[Saved entries]
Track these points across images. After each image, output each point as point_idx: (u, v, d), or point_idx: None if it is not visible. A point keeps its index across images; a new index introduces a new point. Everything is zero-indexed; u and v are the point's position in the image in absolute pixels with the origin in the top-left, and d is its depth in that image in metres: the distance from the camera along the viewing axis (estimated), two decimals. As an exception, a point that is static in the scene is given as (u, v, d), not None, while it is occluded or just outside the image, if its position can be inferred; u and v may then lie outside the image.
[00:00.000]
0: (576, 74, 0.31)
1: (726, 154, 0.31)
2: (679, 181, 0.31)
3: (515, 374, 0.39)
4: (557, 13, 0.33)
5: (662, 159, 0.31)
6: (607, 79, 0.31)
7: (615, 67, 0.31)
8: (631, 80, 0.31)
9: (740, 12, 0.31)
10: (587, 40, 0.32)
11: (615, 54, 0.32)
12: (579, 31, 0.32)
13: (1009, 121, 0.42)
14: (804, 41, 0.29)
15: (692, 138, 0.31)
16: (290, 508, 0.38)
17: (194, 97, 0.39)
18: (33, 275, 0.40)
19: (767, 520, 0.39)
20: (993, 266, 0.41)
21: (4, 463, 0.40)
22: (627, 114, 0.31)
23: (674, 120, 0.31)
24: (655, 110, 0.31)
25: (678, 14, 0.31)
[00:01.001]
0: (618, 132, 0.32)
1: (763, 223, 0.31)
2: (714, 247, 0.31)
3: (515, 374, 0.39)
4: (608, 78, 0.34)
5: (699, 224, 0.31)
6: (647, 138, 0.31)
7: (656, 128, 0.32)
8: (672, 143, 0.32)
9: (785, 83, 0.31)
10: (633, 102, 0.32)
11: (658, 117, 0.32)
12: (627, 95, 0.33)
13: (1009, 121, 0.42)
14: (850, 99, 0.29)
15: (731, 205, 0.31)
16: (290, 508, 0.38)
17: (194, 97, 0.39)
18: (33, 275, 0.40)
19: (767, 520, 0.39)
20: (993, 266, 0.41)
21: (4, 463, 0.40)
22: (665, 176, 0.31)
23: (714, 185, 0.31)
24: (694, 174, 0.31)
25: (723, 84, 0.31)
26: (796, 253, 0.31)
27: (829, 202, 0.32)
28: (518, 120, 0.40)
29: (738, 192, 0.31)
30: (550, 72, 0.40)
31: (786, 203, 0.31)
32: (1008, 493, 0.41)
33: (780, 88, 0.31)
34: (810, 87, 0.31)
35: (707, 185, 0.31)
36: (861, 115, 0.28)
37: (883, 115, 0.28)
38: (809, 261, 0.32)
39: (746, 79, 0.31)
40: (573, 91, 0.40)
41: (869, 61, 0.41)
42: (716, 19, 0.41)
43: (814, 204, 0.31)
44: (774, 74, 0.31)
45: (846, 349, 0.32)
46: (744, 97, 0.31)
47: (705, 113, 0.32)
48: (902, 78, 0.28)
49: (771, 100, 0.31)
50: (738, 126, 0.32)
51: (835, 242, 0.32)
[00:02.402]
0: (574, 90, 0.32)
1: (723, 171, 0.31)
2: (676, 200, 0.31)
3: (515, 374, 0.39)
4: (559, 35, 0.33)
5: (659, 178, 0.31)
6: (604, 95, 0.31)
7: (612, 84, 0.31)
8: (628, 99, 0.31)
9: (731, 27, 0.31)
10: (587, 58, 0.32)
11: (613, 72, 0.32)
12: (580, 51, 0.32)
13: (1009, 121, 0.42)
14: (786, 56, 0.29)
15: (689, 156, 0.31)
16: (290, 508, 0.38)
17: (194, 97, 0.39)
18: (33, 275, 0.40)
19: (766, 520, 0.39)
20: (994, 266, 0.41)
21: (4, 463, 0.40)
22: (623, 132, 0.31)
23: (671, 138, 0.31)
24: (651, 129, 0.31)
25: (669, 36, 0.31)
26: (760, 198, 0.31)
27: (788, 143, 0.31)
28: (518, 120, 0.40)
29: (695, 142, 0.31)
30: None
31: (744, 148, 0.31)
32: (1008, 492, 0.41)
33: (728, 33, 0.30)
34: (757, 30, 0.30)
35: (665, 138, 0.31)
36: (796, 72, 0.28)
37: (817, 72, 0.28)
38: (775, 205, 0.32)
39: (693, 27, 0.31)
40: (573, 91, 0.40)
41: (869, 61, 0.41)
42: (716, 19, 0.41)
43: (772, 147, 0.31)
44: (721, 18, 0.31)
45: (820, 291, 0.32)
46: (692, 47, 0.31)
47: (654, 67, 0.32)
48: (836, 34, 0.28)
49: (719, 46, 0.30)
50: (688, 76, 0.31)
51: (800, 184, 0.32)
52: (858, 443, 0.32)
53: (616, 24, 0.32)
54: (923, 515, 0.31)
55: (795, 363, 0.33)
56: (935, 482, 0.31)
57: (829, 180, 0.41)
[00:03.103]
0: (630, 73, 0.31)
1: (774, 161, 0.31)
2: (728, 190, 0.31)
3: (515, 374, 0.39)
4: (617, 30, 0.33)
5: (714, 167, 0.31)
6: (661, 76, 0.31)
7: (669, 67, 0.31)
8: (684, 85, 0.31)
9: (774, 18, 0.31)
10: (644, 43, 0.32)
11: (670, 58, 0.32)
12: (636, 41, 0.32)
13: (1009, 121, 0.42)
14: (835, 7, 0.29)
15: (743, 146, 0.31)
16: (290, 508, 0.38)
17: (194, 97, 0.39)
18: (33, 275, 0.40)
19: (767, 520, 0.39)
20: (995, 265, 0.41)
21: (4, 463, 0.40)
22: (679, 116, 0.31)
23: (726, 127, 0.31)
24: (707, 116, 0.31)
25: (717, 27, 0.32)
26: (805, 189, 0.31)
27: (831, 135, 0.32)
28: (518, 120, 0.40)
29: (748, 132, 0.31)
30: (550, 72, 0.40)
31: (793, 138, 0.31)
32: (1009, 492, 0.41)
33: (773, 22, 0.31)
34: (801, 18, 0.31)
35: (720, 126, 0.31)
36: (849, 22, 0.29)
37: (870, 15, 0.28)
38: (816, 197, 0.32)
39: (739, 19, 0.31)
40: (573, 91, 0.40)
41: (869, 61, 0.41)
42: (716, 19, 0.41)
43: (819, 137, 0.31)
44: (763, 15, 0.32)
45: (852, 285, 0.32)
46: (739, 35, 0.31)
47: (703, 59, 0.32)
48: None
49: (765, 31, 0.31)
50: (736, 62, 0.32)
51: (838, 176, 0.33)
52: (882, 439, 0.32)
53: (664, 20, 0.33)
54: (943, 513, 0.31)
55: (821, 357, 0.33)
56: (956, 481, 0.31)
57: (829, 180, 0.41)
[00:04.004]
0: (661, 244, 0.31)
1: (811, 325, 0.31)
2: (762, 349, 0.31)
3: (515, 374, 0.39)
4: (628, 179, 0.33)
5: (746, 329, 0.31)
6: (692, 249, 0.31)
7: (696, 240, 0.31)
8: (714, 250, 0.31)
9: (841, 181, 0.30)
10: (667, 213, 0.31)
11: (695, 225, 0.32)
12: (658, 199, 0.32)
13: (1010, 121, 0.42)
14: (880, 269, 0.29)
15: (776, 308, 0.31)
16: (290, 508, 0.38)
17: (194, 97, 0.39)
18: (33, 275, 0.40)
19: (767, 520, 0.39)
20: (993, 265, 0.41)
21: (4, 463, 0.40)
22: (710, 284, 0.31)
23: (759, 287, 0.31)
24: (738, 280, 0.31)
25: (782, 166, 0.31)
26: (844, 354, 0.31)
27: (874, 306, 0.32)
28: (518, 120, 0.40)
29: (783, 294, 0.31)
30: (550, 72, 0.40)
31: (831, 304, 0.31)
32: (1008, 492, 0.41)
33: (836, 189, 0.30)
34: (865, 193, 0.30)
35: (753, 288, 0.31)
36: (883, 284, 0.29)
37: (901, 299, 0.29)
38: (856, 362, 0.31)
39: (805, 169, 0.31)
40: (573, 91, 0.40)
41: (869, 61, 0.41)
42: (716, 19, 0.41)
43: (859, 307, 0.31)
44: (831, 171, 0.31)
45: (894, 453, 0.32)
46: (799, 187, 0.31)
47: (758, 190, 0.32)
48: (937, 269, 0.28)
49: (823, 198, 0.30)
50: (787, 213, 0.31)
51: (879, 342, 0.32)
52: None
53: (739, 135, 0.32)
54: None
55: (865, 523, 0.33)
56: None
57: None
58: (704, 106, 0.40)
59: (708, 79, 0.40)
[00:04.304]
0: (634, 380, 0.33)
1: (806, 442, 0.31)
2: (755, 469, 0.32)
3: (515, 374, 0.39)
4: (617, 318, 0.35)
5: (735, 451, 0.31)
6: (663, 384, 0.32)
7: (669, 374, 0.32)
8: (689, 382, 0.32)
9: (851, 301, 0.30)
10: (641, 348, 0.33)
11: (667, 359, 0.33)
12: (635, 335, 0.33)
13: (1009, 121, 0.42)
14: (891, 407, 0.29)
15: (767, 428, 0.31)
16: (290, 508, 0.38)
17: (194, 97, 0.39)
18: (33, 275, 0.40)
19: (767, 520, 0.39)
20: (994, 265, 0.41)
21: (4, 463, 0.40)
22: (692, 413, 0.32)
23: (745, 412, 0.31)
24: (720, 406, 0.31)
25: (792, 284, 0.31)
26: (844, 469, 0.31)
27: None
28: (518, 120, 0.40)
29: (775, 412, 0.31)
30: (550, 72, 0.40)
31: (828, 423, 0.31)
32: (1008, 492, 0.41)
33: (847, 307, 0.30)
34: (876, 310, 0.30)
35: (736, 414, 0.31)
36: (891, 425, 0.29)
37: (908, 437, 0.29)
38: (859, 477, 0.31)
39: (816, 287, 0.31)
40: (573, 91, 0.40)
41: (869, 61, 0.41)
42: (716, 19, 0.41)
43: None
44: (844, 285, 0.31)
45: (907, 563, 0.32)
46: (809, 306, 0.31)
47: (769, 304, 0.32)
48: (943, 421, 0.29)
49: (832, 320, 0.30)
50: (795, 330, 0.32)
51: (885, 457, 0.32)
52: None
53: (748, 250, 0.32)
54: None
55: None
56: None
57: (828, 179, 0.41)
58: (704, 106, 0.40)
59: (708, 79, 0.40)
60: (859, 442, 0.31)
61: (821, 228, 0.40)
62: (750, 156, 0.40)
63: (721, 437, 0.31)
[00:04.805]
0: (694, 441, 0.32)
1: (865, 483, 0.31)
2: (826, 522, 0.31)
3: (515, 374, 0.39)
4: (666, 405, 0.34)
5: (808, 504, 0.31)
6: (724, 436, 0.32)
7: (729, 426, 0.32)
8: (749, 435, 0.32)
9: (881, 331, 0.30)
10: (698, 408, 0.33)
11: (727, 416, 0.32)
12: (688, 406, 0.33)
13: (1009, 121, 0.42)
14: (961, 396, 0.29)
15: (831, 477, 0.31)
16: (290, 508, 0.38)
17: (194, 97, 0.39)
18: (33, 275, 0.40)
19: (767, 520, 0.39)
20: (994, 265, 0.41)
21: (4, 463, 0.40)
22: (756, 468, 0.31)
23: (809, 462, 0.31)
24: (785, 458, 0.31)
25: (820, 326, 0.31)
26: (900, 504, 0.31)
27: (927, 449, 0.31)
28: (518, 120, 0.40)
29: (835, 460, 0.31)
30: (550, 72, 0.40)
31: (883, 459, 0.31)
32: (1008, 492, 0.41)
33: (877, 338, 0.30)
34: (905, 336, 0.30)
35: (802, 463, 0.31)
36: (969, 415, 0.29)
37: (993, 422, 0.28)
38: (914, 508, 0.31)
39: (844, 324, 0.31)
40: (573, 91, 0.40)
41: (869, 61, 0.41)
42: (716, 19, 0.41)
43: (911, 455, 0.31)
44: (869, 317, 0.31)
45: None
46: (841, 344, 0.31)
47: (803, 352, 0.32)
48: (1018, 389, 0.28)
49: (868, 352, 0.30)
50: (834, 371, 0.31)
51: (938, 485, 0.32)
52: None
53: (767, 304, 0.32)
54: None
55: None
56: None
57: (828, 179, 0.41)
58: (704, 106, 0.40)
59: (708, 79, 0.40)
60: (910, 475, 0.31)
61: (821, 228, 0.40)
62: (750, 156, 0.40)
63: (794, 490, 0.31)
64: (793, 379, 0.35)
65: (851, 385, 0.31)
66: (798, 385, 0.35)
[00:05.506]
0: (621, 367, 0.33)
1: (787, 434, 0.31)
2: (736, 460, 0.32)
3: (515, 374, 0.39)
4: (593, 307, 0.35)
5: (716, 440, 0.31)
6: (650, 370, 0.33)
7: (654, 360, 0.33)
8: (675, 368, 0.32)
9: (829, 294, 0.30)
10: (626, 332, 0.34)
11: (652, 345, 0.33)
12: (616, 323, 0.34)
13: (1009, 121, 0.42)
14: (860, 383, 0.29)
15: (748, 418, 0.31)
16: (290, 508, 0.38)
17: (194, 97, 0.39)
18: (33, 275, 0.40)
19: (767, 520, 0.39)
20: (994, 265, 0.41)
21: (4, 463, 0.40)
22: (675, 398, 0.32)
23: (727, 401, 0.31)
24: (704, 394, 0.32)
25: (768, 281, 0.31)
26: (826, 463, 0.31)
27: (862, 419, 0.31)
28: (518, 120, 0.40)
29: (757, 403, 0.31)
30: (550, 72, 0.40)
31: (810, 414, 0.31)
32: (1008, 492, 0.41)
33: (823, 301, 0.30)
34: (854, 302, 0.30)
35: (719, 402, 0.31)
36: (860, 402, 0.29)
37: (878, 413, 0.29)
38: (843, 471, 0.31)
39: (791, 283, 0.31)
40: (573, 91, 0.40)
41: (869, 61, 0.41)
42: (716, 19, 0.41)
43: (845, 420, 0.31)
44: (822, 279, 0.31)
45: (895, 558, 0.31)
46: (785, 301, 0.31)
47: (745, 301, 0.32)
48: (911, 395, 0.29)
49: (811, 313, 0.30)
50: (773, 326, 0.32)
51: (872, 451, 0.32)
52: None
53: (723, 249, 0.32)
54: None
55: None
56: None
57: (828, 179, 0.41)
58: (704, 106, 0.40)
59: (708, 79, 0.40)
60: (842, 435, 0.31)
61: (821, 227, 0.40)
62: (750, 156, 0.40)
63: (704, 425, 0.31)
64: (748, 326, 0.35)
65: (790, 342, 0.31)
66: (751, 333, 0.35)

## REQUIRED ACTION
Give back, verbatim, the lines from the top of the entries above through the line containing "24: (655, 110, 0.31)".

## EXERCISE ANSWER
Track these points across images. After each image, output each point as point_idx: (u, v, d), or point_idx: None if it is not visible. A point keeps its index across images; a new index introduces a new point. Everything is zero-indexed; u and v are the point's position in the image in absolute pixels with the origin in the top-left, and d is its depth in that image in metres: the distance from the camera along the viewing axis (estimated), two decimals. As an exception, a point that is static in the scene is given as (u, v, d), not None, while it is occluded or just outside the image, if its position can be inferred; u and v may then lie outside the image.
[00:00.000]
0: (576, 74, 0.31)
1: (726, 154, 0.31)
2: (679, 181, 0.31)
3: (515, 374, 0.39)
4: (557, 13, 0.33)
5: (662, 159, 0.31)
6: (607, 79, 0.31)
7: (615, 67, 0.31)
8: (631, 80, 0.31)
9: (740, 12, 0.31)
10: (587, 40, 0.32)
11: (615, 54, 0.32)
12: (579, 31, 0.32)
13: (1009, 121, 0.42)
14: (804, 41, 0.29)
15: (692, 138, 0.31)
16: (290, 508, 0.38)
17: (194, 97, 0.39)
18: (33, 275, 0.40)
19: (767, 520, 0.39)
20: (993, 266, 0.41)
21: (4, 463, 0.40)
22: (627, 114, 0.31)
23: (674, 120, 0.31)
24: (655, 110, 0.31)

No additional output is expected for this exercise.